**Task requirements**
Turn the lines of every item below into one numbered list, leaving out any blank lines and omitting the pictures.

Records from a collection
--------------------------------

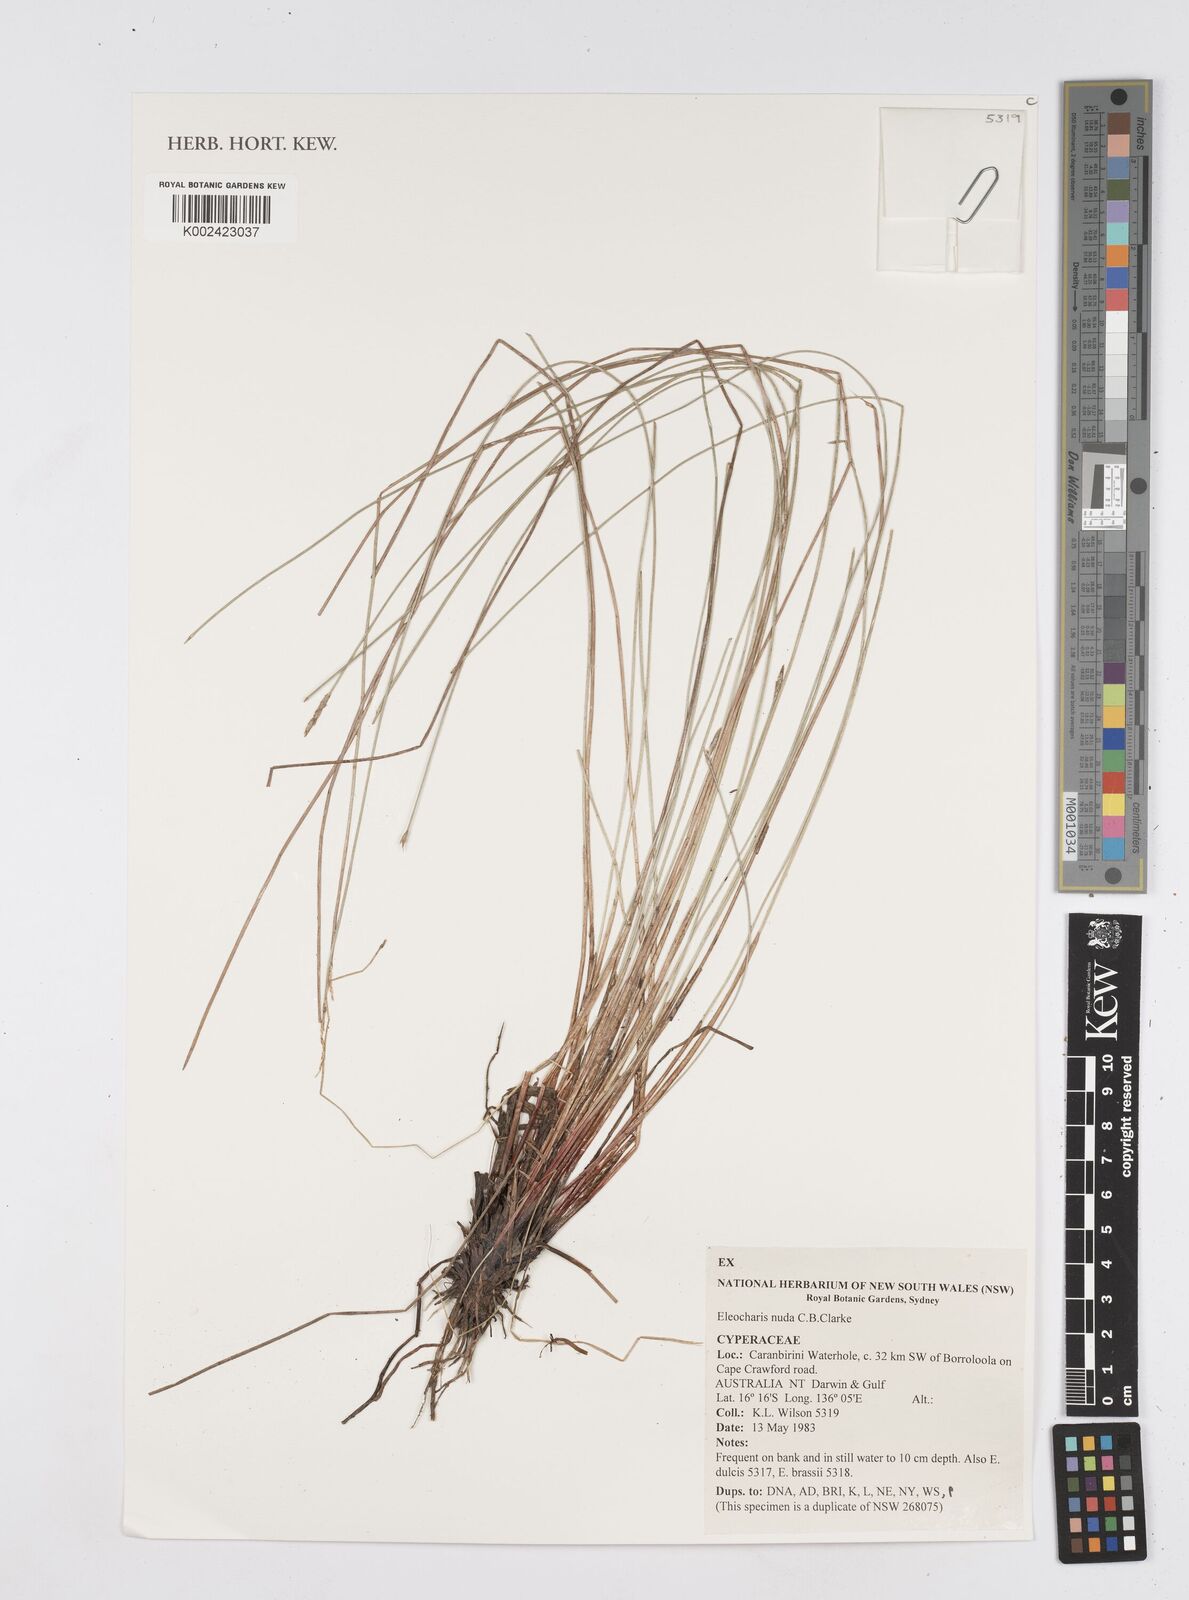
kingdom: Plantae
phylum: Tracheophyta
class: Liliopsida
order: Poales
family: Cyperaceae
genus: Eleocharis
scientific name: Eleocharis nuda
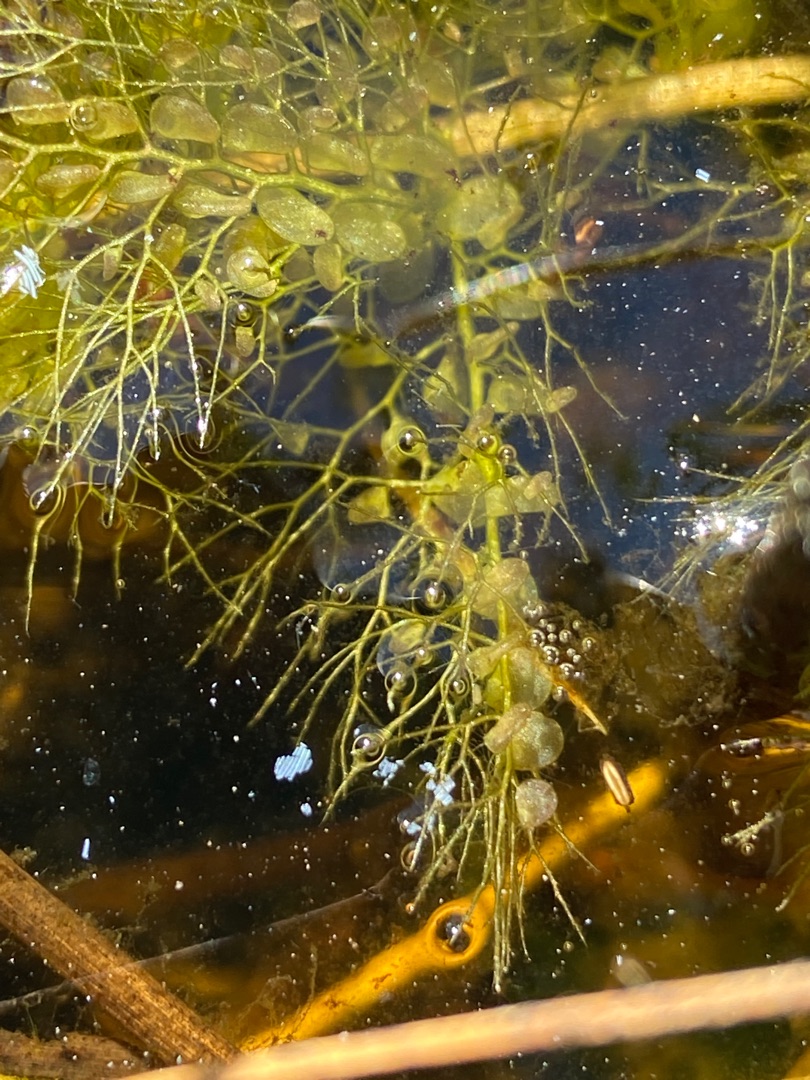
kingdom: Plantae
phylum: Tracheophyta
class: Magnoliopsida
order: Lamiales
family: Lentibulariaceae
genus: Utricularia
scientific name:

--------------------------------

**Result for this task**
1. kingdom: Plantae
2. phylum: Tracheophyta
3. class: Liliopsida
4. order: Poales
5. family: Cyperaceae
6. genus: Eleocharis
7. scientific name: Eleocharis nuda
8. kingdom: Plantae
9. phylum: Tracheophyta
10. class: Magnoliopsida
11. order: Lamiales
12. family: Lentibulariaceae
13. genus: Utricularia
14. scientific name:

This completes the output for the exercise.